東京洋傘(とうきょうようがさ)
主な製造地
台東区、中央区ほか
指定年月日
平成30年3月22日
伝統的な技術・技法
- 三角裁断:
三角木型に合わせ生地を裁断する。裁断したものをコマと呼ぶ。
- 検反:
コマに異常がないか検査する。
- 天紙・ダボ布作製:
共生地の上に専用の型を置き、ゲンノウを打ち付け、天紙とダボ布を作製する。
- ダボ巻き:
骨と生地を直接触れさせないために、骨のダボ(関節部分)に当て布をする。
- ロクロ巻き:
ロクロ(傘の開閉時にスライドさせる部分)を共生地で包み、縫い上げる。
- 中縫い:
円状の生地(カバー)を作製するため、コマを三角形頂点側から露先まで縫い上げる。
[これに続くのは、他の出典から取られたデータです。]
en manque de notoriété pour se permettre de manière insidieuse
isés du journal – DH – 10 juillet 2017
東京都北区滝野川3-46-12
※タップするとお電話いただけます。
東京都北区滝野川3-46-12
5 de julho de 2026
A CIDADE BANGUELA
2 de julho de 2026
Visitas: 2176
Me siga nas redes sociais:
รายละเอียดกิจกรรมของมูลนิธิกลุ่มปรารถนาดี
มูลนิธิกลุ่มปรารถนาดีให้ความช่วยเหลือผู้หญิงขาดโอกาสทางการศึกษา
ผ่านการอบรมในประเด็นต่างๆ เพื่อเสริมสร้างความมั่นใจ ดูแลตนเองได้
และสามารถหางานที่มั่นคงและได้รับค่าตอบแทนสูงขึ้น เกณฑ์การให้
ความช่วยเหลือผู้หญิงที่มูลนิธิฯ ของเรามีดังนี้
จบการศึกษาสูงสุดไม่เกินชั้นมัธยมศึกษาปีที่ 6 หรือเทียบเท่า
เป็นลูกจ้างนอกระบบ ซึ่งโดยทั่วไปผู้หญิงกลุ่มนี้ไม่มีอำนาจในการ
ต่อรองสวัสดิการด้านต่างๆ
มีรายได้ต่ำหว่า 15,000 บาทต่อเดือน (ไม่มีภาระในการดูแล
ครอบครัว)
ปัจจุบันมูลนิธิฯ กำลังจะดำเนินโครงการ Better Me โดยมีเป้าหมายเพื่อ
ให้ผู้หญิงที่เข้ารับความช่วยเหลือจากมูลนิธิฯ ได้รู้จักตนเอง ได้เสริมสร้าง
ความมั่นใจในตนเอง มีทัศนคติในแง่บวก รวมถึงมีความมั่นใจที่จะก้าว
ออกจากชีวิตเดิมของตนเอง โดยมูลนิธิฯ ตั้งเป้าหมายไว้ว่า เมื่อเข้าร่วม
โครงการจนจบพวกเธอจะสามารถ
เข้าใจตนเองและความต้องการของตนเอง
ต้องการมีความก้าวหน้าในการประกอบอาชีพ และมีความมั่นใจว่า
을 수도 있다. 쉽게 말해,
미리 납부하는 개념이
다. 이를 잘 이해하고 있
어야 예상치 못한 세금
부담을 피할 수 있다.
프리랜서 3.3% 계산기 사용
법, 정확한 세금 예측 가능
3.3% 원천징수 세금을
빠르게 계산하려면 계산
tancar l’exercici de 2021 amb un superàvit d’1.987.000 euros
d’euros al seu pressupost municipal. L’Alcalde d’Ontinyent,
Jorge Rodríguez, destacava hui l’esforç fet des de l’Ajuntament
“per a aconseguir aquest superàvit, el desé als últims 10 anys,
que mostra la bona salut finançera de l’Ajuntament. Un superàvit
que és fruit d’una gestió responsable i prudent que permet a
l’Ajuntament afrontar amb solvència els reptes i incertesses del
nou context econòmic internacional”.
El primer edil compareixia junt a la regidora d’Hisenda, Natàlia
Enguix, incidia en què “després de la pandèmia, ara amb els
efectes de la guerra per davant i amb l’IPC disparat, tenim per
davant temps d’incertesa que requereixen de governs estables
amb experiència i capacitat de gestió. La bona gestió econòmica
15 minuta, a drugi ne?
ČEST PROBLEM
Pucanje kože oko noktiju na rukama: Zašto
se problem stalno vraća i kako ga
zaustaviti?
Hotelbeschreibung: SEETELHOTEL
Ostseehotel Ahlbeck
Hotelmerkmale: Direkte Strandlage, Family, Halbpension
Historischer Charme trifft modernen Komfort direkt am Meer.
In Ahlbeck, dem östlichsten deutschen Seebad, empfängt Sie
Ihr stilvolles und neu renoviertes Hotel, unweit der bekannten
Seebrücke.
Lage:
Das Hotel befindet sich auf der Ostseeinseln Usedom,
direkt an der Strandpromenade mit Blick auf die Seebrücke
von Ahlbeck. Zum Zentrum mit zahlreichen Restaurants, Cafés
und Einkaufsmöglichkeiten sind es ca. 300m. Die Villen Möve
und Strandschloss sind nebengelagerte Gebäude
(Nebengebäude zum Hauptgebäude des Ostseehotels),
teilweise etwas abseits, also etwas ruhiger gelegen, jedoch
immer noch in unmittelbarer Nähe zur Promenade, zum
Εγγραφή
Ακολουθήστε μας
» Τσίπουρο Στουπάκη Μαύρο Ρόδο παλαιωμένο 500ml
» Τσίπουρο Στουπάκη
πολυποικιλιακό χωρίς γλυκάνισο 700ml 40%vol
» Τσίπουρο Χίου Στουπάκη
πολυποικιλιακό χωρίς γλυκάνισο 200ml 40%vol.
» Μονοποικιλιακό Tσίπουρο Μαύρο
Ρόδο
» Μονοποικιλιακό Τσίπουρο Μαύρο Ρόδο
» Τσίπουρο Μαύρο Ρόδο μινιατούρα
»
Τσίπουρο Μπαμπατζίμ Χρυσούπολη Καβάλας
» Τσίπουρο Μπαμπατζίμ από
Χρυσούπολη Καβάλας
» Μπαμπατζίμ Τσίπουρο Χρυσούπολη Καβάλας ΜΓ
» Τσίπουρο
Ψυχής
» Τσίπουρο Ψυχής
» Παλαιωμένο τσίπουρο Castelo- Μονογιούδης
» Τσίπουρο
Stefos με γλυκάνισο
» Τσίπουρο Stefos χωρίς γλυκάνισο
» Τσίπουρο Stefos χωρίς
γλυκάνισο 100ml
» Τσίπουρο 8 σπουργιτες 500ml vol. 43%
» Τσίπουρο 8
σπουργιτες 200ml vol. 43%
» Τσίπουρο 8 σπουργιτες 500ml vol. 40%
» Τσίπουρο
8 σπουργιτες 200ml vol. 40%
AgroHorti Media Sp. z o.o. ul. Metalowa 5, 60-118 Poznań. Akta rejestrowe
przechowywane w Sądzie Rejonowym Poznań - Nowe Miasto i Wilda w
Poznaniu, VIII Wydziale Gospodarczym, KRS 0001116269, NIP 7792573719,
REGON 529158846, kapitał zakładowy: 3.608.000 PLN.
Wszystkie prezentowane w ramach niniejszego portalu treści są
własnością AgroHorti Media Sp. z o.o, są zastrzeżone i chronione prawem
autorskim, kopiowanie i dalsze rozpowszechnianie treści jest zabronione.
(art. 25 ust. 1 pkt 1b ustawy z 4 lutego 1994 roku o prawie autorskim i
三角形の頂点側から縫う技法を「関東縫い」と呼ぶ。
- 天紙取り付け、天かがり:
天紙を取り付け、カバーと天紙・天下との隙間がないように縫い上げる。
- 口とじ(口づけ):
カバーの中縫いの先端に露先を取り付ける。
- 中とじ:
カバーを親骨に縫い付け固定する。
- 菊座作製・取り付け:
菊座(共生地を細かく縫込み、菊の形のように整えた部品)を作製し、骨の先端に取り付ける。
- 陣笠取り付け:
骨の先端に陣笠を取り付ける。
- ネーム(胴ネーム、口ネーム)作製:
ネーム(閉じた傘をまとめる際に使うバンド)を作製し、取り付ける。
- 手元取り付け:
接着剤で中棒と手元を固定する。
- 検品:
歪み、生地の汚れ、動作確認等を行う。
伝統的に使用されてきた原材料
絹、綿、麻
沿革と特徴
江戸時代後期に洋傘は西洋から渡来。1854年(安政元年)にペリーが日米和親条約締結のために浦賀に来航した際、船長ハリスが洋傘を持ってきて、世間の注目を浴びたと言われる。その後、東京の職人たちは高価であった洋傘を自らの手で作ろうと試行錯誤を繰り返し、1872年(明治5年)に洋傘製造会社が組織され本格的な生産が始められた。